§ PROBLEM REQUIREMENTS:
Beginning with the line in which "345 D'Iberville intersect" appears, transcribe each line word for word until the records end. Do not include pictures.

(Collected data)

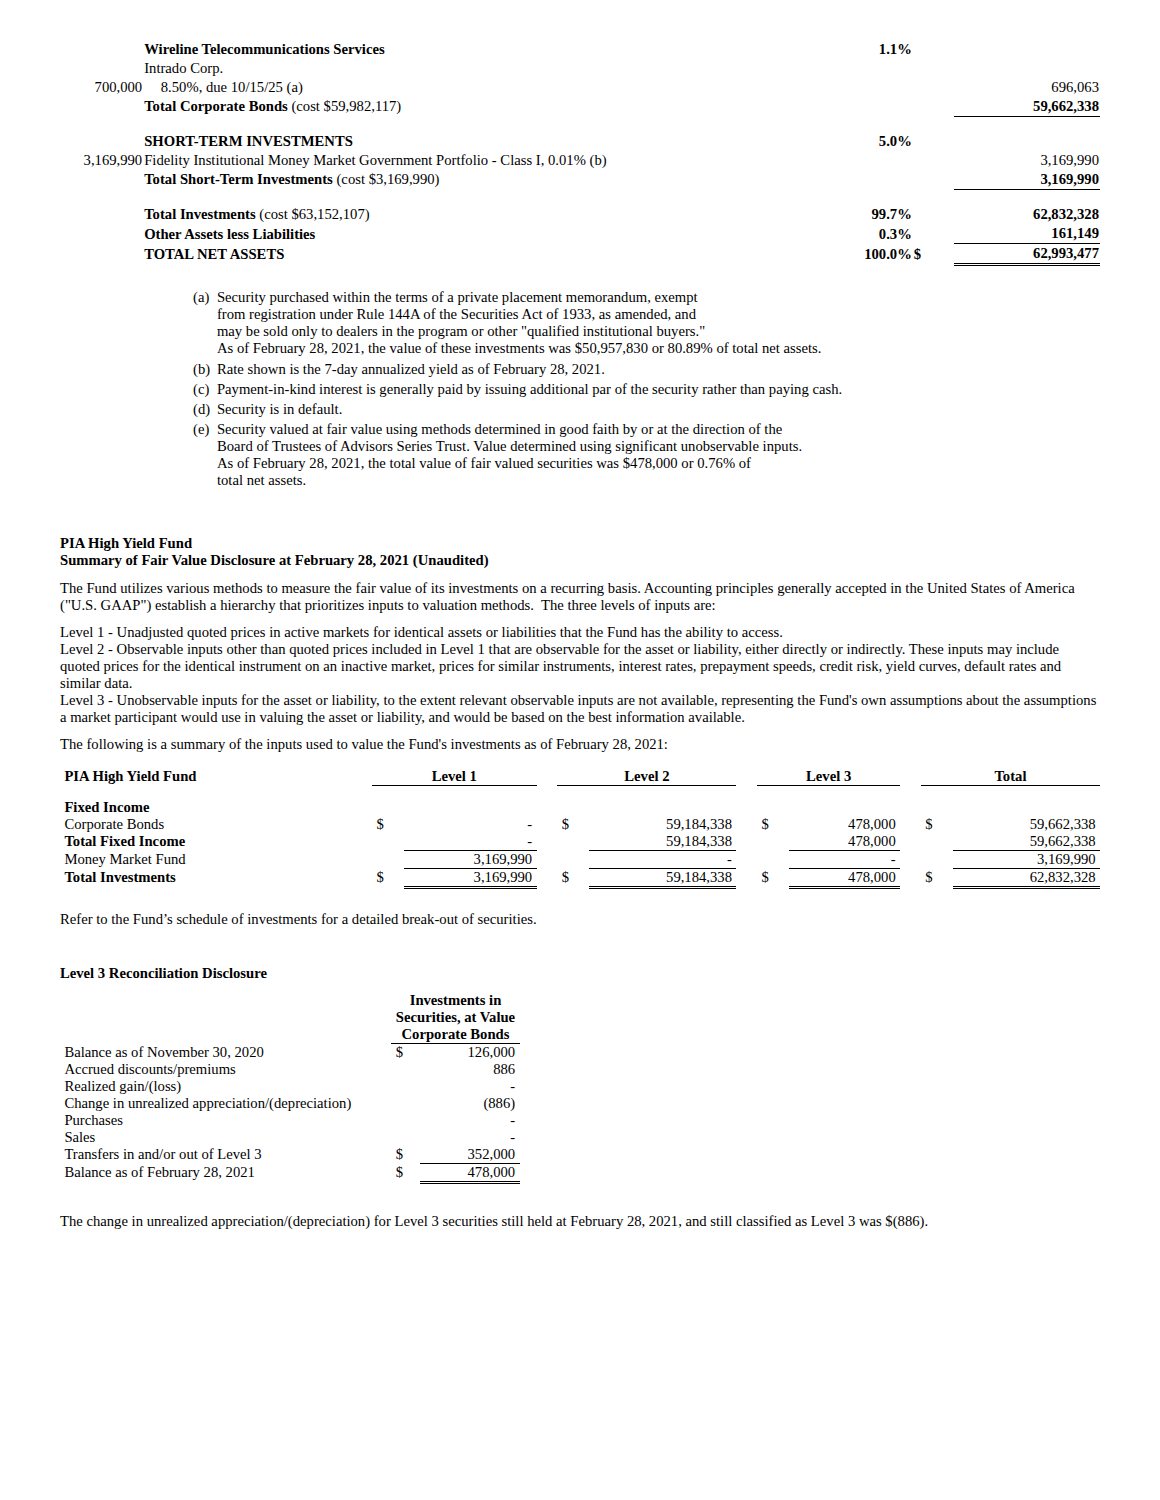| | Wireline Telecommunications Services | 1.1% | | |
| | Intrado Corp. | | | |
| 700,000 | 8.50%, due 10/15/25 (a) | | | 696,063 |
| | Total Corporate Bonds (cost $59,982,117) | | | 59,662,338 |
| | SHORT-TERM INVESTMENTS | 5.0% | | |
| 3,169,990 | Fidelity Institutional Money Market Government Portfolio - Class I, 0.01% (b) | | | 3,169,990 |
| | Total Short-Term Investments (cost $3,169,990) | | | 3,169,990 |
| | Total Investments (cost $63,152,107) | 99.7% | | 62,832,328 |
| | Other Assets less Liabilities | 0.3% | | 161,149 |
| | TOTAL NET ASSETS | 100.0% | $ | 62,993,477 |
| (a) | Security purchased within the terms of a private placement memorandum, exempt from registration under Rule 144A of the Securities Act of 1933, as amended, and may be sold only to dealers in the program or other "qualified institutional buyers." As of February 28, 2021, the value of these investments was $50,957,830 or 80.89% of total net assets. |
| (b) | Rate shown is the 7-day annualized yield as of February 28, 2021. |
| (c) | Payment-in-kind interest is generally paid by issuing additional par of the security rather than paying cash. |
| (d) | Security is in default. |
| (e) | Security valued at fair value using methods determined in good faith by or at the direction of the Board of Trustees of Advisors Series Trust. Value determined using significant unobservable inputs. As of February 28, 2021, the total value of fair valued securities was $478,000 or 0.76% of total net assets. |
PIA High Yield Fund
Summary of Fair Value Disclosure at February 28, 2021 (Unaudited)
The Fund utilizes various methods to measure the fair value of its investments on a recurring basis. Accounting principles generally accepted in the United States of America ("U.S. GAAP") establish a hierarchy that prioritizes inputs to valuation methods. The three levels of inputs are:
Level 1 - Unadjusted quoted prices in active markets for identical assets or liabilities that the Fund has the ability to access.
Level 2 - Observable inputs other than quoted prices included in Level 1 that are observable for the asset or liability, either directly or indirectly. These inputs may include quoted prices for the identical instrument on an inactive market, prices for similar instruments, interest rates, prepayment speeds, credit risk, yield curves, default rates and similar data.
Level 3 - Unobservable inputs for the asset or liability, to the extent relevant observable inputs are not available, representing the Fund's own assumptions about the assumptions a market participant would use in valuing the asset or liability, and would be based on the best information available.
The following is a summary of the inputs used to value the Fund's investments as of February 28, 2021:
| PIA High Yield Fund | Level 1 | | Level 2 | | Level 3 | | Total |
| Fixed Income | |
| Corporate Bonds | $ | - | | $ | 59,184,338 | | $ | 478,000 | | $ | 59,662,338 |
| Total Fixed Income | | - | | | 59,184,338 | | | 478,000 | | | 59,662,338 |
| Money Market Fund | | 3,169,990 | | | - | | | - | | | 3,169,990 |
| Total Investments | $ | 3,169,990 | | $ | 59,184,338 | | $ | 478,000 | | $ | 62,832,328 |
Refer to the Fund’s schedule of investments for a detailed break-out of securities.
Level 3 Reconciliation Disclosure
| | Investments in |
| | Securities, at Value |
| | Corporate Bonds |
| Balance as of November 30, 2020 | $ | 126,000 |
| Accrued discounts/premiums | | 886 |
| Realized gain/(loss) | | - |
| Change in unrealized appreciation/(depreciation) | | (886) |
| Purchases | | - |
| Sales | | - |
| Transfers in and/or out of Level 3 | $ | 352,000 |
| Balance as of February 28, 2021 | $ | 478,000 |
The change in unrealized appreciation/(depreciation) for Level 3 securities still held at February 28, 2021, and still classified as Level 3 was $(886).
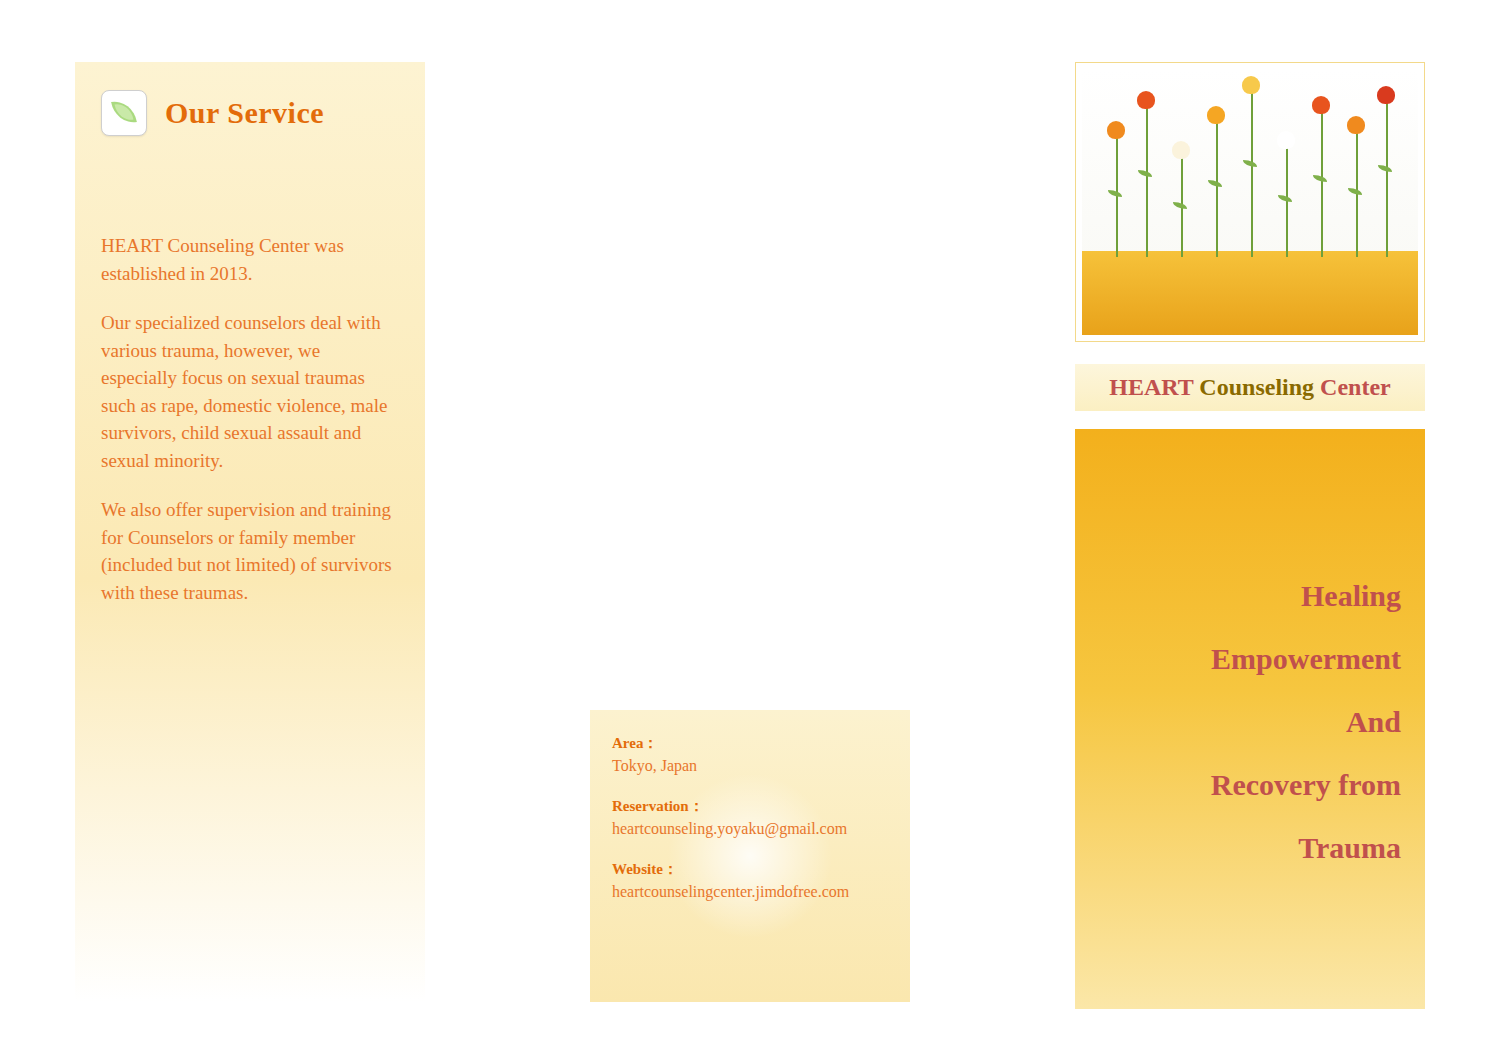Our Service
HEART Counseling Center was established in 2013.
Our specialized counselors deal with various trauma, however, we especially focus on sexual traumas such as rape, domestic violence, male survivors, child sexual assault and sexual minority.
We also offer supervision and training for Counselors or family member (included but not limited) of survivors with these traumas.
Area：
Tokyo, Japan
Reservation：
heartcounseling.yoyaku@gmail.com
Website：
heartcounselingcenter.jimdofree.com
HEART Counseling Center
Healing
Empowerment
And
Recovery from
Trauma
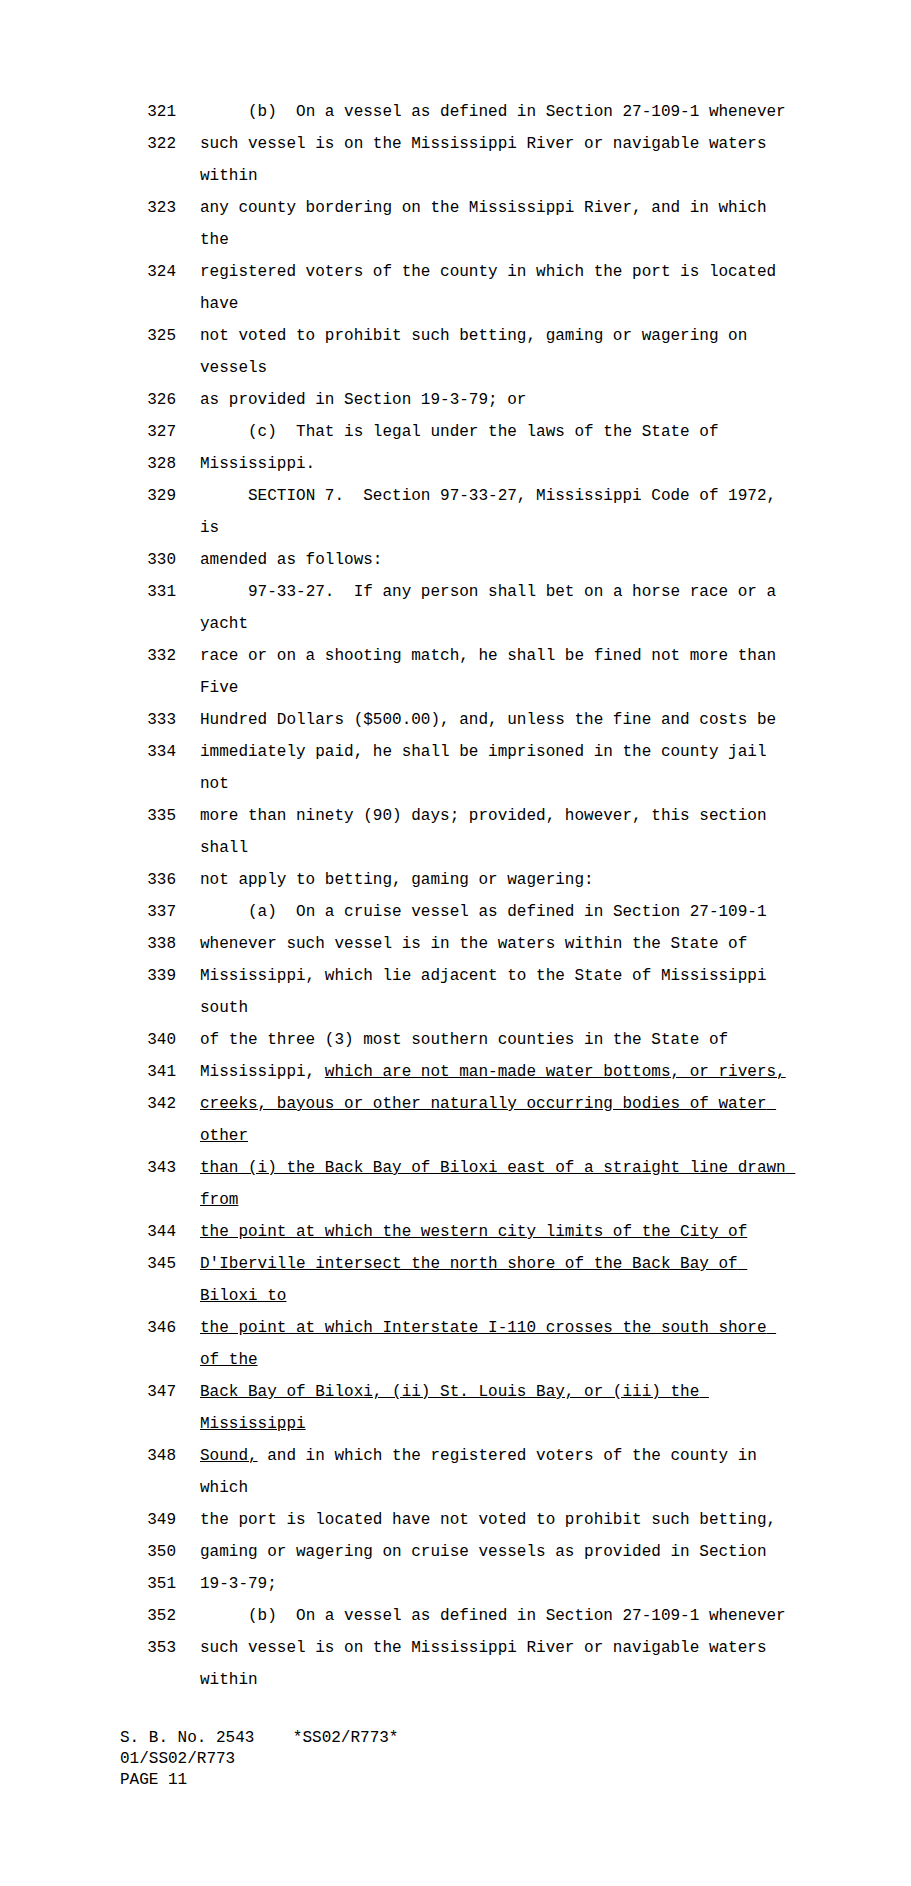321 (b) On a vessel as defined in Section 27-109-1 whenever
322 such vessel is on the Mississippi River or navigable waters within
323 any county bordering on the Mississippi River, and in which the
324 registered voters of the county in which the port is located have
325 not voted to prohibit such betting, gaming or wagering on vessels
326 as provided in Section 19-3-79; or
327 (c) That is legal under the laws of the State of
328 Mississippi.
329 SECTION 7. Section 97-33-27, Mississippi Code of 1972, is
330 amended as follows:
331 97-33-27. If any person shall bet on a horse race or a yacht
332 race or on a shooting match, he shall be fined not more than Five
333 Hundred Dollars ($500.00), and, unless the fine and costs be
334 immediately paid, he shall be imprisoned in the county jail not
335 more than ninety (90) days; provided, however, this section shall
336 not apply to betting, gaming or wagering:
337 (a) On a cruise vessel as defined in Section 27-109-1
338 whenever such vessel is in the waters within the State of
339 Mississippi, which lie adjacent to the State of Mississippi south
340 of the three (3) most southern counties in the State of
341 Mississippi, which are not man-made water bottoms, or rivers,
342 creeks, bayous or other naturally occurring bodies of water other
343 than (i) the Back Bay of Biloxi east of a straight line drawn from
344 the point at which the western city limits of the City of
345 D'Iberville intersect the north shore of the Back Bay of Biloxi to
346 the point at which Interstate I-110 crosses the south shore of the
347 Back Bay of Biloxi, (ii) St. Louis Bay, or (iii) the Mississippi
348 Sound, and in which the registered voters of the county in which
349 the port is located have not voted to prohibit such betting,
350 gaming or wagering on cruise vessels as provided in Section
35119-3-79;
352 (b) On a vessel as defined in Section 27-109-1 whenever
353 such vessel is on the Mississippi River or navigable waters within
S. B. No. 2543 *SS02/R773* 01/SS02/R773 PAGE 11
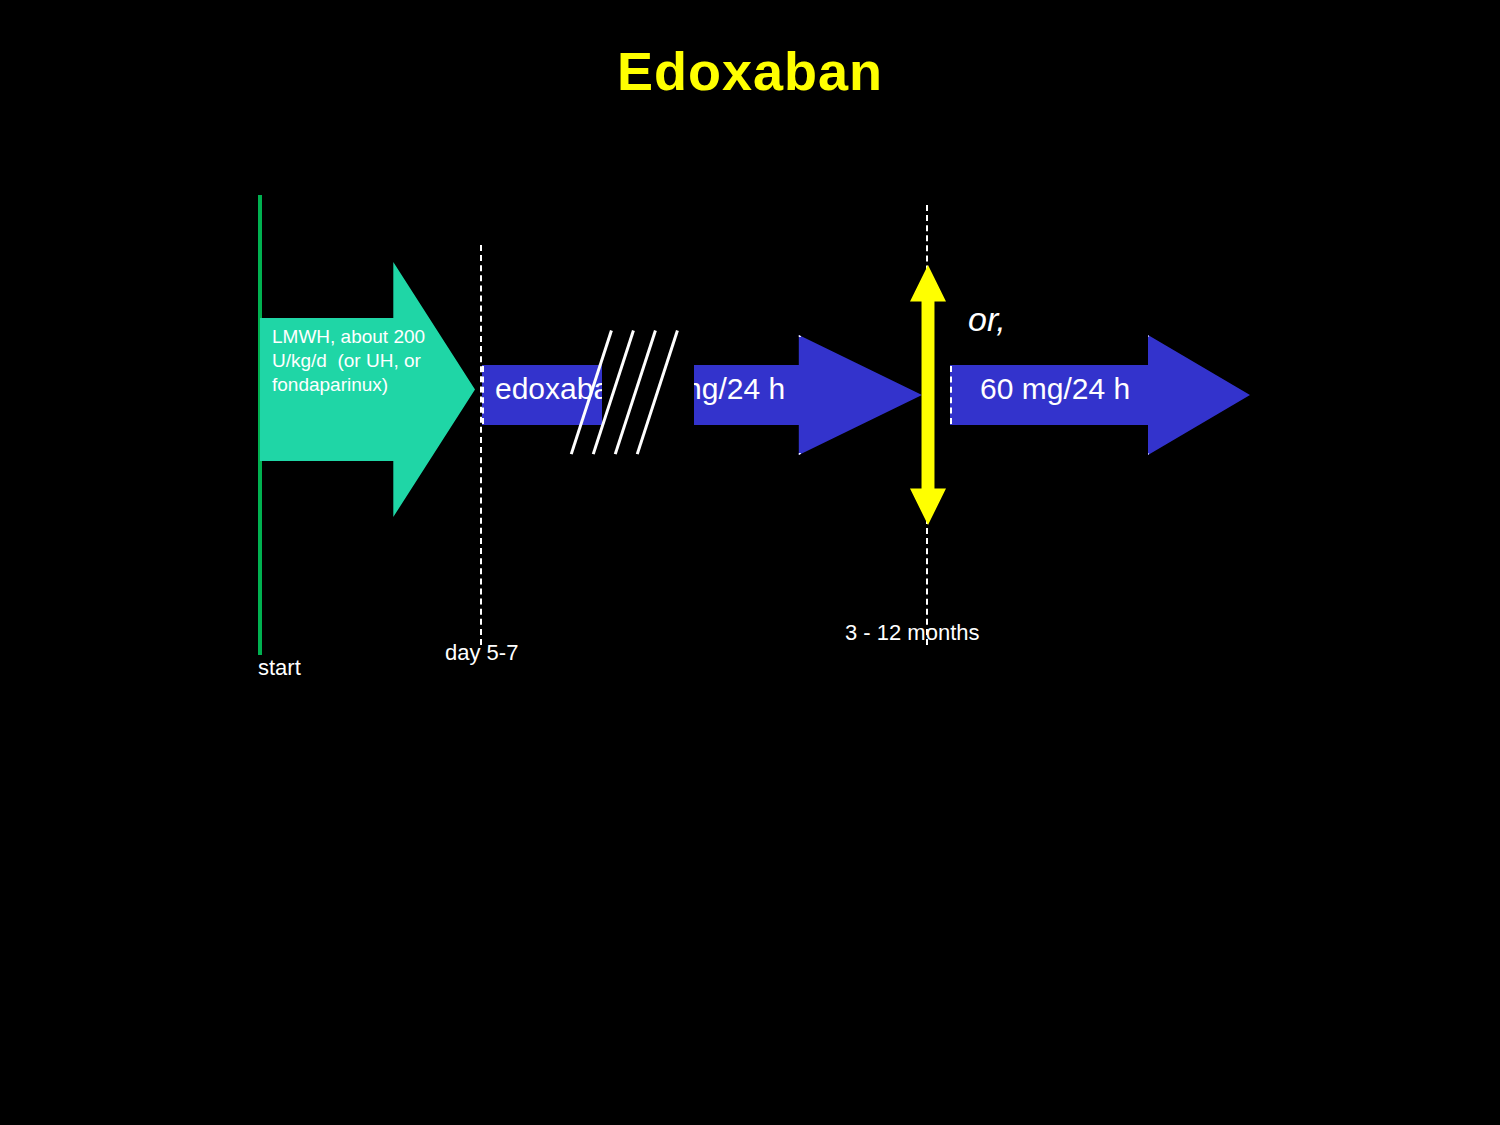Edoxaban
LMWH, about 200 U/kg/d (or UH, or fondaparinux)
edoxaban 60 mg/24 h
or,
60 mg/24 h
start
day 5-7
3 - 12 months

§ EXERCISE SOLUTION:
345 D'Iberville intersect the north shore of the Back Bay of Biloxi to
346 the point at which Interstate I-110 crosses the south shore of the
347 Back Bay of Biloxi, (ii) St. Louis Bay, or (iii) the Mississippi
348 Sound, and in which the registered voters of the county in which
349 the port is located have not voted to prohibit such betting,
350 gaming or wagering on cruise vessels as provided in Section
35119-3-79;
352 (b) On a vessel as defined in Section 27-109-1 whenever
353 such vessel is on the Mississippi River or navigable waters within
S. B. No. 2543 *SS02/R773* 01/SS02/R773 PAGE 11
Edoxaban
LMWH, about 200 U/kg/d (or UH, or fondaparinux)
edoxaban 60 mg/24 h
or,
60 mg/24 h
start
day 5-7
3 - 12 months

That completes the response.